Питер кивает, обдумывая свои варианты. Семя, которое он посадил у себя в голове, дало росток, продолжало тянуться вверх, и теперь он смотрит на то, как оно превращается в дерево, уже выше его самого – и ему надо решить, что с ним делать.
У него не получится, если он кому-то расскажет. Если не сработает, он может быть обречён. Если сработает, он может быть обречён.
Теперь у него есть два варианта того, что сказать. Питер отключает свой мозг, позволяя словам самим срываться с языка, позволяя подсознательному инстинкту сделать выбор за него.
– Думаю, я готов перейти к еженедельным встречам, – говорит он.
Ладно, думает он, услышав собственные слова.

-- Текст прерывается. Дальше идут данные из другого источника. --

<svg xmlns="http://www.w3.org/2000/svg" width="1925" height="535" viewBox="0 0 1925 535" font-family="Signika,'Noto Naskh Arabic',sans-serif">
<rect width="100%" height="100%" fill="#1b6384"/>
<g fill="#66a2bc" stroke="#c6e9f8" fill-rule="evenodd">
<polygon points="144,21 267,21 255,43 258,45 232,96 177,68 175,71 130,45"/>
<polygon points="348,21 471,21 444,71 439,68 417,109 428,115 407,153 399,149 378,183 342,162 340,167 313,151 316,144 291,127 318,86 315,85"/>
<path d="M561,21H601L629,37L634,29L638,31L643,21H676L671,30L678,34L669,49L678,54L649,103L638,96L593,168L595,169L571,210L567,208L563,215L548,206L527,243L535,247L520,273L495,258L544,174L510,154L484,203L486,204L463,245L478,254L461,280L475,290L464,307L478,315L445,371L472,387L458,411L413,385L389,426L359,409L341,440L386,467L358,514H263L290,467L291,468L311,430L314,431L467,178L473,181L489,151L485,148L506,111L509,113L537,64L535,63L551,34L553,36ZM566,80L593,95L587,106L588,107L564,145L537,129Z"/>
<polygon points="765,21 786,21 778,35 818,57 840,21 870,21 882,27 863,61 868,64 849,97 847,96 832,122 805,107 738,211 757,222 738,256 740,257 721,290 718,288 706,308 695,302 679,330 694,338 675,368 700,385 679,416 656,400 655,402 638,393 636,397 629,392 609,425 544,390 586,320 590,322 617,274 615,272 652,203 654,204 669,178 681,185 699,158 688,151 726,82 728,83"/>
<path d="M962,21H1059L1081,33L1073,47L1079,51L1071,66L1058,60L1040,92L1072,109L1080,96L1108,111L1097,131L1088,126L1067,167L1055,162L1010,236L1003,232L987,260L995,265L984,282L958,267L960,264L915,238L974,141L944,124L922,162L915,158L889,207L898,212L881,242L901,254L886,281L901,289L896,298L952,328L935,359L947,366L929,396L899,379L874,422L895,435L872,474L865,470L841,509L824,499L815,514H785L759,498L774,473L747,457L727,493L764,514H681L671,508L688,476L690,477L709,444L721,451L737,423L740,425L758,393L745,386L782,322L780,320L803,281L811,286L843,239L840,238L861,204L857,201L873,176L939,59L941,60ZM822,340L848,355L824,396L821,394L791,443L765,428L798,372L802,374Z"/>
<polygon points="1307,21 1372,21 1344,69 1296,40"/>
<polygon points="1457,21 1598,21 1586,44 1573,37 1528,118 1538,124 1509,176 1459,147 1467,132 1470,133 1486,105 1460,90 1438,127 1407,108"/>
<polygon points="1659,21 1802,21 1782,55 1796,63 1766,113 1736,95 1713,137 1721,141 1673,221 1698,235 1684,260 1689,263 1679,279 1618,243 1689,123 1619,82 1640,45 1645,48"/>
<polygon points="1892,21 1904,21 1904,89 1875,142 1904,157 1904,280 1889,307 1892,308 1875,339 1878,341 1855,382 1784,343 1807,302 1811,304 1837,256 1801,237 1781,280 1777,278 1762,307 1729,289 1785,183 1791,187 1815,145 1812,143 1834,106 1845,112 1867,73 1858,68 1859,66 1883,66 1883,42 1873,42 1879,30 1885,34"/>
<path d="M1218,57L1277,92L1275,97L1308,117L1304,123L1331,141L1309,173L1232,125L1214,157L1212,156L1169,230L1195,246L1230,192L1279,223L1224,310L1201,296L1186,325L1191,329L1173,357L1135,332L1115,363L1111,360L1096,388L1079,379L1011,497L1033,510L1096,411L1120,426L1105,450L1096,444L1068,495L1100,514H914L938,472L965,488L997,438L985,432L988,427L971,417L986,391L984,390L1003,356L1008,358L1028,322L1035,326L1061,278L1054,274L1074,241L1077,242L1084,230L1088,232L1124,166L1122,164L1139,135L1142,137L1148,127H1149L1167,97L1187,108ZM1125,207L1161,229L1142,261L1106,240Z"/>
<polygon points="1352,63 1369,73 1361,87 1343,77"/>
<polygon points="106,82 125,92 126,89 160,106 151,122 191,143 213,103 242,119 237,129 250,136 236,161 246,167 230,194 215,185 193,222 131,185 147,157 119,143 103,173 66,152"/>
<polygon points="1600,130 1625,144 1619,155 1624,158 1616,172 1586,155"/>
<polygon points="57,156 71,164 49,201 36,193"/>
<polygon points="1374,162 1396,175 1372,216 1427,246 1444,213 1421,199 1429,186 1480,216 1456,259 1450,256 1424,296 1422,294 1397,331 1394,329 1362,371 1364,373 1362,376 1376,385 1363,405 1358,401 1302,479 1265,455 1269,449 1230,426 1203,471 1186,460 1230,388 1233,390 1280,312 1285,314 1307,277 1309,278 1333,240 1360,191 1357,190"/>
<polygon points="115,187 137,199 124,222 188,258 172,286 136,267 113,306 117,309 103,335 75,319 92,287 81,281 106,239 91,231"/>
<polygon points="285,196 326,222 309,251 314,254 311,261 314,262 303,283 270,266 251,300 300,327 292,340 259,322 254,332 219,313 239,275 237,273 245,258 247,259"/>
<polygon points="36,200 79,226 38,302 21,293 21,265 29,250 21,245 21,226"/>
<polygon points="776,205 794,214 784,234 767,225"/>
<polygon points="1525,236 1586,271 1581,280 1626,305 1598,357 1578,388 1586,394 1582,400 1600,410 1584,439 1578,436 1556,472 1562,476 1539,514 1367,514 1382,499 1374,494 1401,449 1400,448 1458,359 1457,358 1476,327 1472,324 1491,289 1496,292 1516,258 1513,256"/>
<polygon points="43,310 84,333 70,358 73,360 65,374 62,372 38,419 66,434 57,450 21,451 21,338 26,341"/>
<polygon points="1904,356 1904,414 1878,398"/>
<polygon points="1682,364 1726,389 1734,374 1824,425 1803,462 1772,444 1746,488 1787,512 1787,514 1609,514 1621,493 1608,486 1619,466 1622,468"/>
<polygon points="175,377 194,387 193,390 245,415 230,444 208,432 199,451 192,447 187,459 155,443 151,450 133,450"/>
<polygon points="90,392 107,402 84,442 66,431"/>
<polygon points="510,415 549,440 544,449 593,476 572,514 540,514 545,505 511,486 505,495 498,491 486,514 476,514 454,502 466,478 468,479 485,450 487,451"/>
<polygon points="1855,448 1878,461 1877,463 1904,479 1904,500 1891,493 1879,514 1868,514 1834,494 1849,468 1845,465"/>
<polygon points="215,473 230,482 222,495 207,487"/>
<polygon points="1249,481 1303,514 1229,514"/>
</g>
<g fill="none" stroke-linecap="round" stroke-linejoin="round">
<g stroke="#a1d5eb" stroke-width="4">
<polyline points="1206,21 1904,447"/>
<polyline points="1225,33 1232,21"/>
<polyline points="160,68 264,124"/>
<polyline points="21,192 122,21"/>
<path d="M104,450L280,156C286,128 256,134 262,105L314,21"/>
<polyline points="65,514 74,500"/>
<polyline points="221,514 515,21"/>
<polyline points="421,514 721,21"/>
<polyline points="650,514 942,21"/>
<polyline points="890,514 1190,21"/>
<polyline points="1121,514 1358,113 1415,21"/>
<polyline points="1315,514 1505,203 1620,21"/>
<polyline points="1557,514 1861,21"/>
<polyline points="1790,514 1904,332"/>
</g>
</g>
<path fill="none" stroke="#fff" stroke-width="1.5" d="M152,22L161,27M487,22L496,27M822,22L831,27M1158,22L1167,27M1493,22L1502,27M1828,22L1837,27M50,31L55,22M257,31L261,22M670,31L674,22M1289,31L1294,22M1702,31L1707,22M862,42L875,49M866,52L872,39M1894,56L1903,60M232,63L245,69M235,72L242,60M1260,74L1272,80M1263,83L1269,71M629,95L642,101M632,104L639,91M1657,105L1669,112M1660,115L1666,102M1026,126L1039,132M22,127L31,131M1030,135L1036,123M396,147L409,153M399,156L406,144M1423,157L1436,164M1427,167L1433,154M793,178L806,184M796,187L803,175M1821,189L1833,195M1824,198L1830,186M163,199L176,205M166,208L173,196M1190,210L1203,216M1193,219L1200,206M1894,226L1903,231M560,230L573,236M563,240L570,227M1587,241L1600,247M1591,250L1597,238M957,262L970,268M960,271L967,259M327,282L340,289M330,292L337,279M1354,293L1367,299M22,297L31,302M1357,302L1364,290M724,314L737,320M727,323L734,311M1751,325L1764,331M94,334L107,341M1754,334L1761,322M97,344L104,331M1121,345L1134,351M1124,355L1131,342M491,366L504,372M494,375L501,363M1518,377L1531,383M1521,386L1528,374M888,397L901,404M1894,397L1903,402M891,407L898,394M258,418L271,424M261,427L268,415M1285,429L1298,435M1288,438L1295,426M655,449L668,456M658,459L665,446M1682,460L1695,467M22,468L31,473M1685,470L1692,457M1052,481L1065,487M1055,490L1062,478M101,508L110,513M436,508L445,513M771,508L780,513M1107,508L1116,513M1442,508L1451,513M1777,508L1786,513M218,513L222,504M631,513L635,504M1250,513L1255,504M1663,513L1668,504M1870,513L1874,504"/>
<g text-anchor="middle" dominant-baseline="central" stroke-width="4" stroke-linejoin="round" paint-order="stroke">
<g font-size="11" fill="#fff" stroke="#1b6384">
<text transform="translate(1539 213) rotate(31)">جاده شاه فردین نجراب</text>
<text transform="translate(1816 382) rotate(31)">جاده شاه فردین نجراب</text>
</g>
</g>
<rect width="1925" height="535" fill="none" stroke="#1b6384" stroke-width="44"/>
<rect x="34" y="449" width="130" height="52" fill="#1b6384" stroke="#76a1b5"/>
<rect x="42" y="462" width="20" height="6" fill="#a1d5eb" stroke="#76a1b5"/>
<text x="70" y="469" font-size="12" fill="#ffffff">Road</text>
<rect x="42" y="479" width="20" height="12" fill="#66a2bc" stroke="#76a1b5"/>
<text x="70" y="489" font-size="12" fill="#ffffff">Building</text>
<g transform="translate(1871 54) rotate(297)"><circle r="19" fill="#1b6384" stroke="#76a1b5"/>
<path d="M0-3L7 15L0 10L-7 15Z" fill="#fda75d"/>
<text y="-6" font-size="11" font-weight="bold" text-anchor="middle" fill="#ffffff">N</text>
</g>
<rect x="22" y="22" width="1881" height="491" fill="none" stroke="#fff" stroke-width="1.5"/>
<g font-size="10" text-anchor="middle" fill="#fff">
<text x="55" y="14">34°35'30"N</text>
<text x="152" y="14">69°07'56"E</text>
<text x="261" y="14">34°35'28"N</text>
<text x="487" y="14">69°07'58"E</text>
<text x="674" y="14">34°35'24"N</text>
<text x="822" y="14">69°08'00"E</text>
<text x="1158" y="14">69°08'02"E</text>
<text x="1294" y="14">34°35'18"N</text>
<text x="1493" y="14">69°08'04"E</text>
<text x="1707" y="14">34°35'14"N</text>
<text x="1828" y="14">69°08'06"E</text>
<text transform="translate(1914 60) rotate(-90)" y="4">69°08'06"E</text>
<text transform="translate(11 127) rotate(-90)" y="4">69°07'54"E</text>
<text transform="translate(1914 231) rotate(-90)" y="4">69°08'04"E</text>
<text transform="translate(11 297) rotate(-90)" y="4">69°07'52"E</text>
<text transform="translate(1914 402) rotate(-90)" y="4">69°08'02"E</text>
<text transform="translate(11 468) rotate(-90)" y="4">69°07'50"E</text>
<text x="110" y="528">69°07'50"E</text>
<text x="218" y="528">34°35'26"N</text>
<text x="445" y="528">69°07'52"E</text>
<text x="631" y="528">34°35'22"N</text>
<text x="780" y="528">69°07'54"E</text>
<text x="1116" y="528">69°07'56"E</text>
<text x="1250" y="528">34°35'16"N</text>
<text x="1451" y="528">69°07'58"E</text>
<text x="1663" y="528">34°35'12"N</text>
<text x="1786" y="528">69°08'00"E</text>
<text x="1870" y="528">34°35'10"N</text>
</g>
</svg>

Он чувствует прилив облегчения. Вот оно. Вот направление, в котором он будет двигаться. Я могу работать с этим. Мне придётся.
– Да? – с интересом спрашивает Сэм.
– Да, – кивает Питер, и теперь, когда его мозг вернулся в режим онлайн, это легко. Так легко позволить словам выбраться наружу. – Когда Роуди вам позвонил, ситуация была критическая, верно? Я это знаю. Я не мог нормально жить. Вы пришли, и теперь я могу. Знаю, прошло всего три встречи, но я могу нормально функционировать. Это больше не срочно. Я знаю, что мне всё ещё нужна помощь, но я больше не сомневаюсь в реальности происходящего. Я достаточно ем и сплю. Да, мне ещё далеко до выздоровления, но мне лучше. Так что уже нет смысла встречаться так часто. Правда?
Сэм кивает.
– Ты хорошо всё обдумал?
– Да.
– Ладно, – говорит Сэм. – Это будет идеальным сценарием для нас обоих. Если тебе так нравится, то и мне тоже. Когда мне прийти снова: ровно через неделю или немного раньше? Выбери день для наших встреч.
Питер задумывается.
– Через полнедели? – спрашивает он. – Четыре дня? Сегодня пятница, так что… по вторникам?